• WHAT THE TASK REQUIRES:
Copy the text from each of the items below word for word, and leave the pictures out of your answer.

━━━ DATA FOR THE TASK ━━━

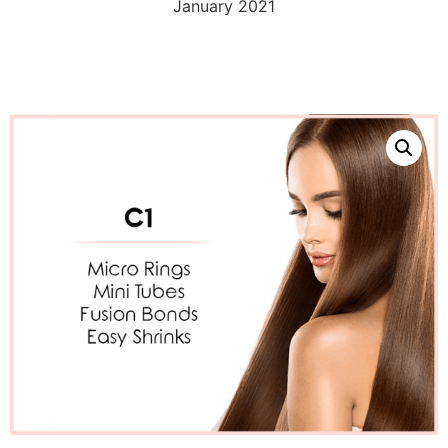
January 2021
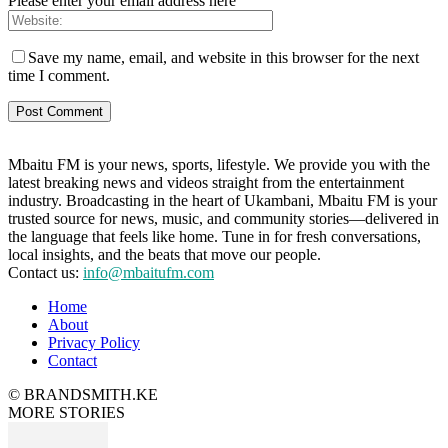
Please enter your email address here
Save my name, email, and website in this browser for the next
time I comment.
Mbaitu FM is your news, sports, lifestyle. We provide you with the
latest breaking news and videos straight from the entertainment
industry. Broadcasting in the heart of Ukambani, Mbaitu FM is your
trusted source for news, music, and community stories—delivered in
the language that feels like home. Tune in for fresh conversations,
local insights, and the beats that move our people.
Contact us:
info@mbaitufm.com
Home
About
Privacy Policy
Contact
© BRANDSMITH.KE
MORE STORIES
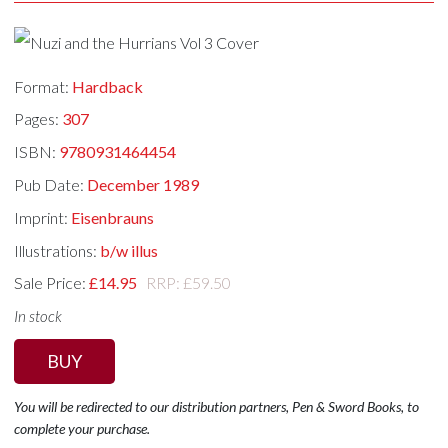
Format:
Hardback
Pages:
307
ISBN:
9780931464454
Pub Date:
December 1989
Imprint:
Eisenbrauns
Illustrations:
b/w illus
Sale Price:
£14.95
RRP: £59.50
In stock
BUY
You will be redirected to our distribution partners, Pen & Sword Books, to
complete your purchase.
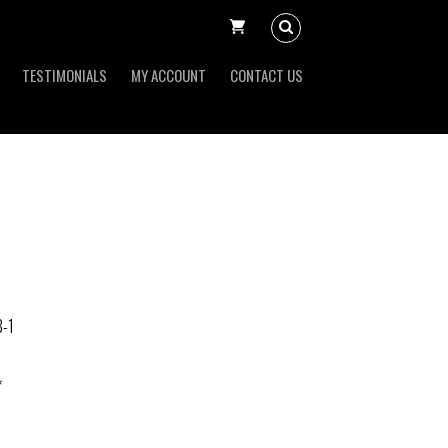
TESTIMONIALS
MY ACCOUNT
CONTACT US
-1
*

━━━

• COMPLETED TASK:
January 2021
Please enter your email address here
Save my name, email, and website in this browser for the next
time I comment.
Mbaitu FM is your news, sports, lifestyle. We provide you with the
latest breaking news and videos straight from the entertainment
industry. Broadcasting in the heart of Ukambani, Mbaitu FM is your
trusted source for news, music, and community stories—delivered in
the language that feels like home. Tune in for fresh conversations,
local insights, and the beats that move our people.
Contact us:
info@mbaitufm.com
Home
About
Privacy Policy
Contact
© BRANDSMITH.KE
MORE STORIES
Format:
Hardback
Pages:
307
ISBN:
9780931464454
Pub Date:
December 1989
Imprint:
Eisenbrauns
Illustrations:
b/w illus
Sale Price:
£14.95
RRP: £59.50
In stock
BUY
You will be redirected to our distribution partners, Pen & Sword Books, to
complete your purchase.
TESTIMONIALS
MY ACCOUNT
CONTACT US
-1
*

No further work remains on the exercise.